#### [Task to carry out]
Lift every line from the entries that includes the word "الامارات".

Extracted records:
----------

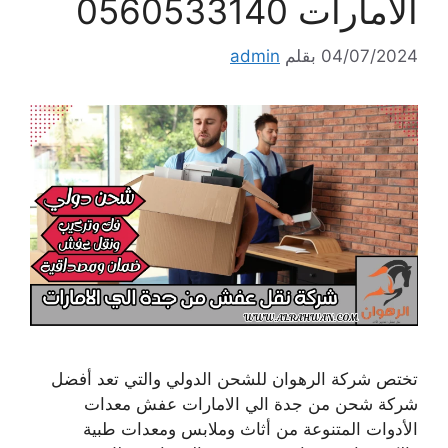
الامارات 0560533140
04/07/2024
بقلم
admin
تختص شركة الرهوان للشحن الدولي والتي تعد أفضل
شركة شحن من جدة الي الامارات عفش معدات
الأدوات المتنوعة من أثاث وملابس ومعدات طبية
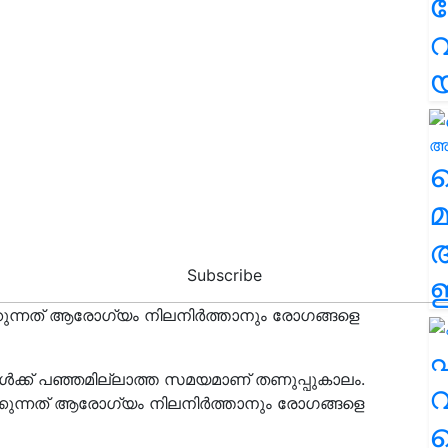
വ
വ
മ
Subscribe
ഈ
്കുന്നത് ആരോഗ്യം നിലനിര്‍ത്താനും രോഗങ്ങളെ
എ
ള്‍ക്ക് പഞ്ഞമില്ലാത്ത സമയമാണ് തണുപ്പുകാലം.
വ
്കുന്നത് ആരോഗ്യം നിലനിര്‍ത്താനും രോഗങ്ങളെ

----------

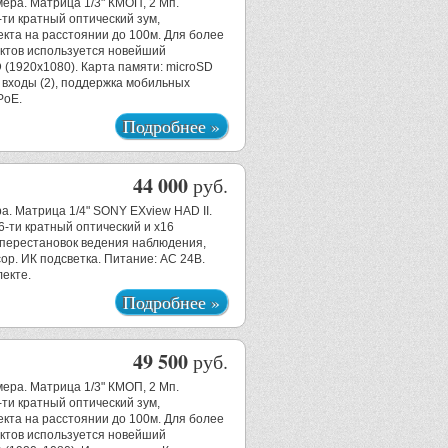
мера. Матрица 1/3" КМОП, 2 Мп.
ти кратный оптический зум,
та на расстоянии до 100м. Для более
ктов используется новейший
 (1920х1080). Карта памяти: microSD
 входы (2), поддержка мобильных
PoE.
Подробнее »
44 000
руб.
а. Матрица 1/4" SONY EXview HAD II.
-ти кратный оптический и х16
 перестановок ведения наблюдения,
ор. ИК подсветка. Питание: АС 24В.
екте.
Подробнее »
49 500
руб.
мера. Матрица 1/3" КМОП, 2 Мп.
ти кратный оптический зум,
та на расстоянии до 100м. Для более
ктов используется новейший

----------

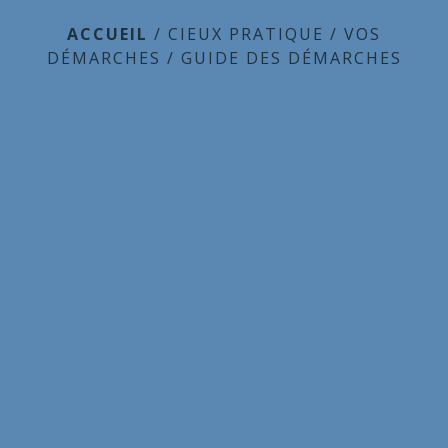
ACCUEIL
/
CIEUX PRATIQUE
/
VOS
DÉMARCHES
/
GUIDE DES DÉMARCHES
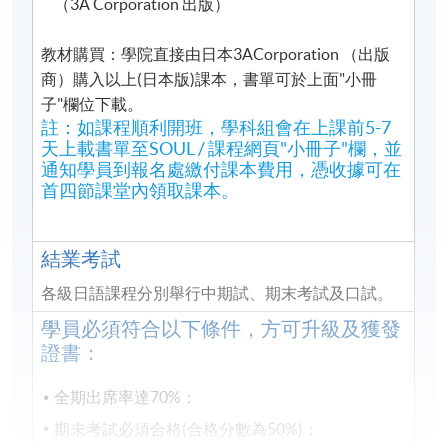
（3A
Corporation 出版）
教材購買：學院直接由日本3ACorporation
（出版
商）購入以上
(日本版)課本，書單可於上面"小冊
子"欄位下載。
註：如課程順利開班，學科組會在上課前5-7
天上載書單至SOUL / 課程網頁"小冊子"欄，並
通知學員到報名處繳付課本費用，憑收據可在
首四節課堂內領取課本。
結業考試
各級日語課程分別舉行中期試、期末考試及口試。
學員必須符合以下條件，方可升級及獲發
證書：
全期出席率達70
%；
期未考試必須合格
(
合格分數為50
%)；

----------

#### [Exercise answer]
الامارات 0560533140
شركة شحن من جدة الي الامارات عفش معدات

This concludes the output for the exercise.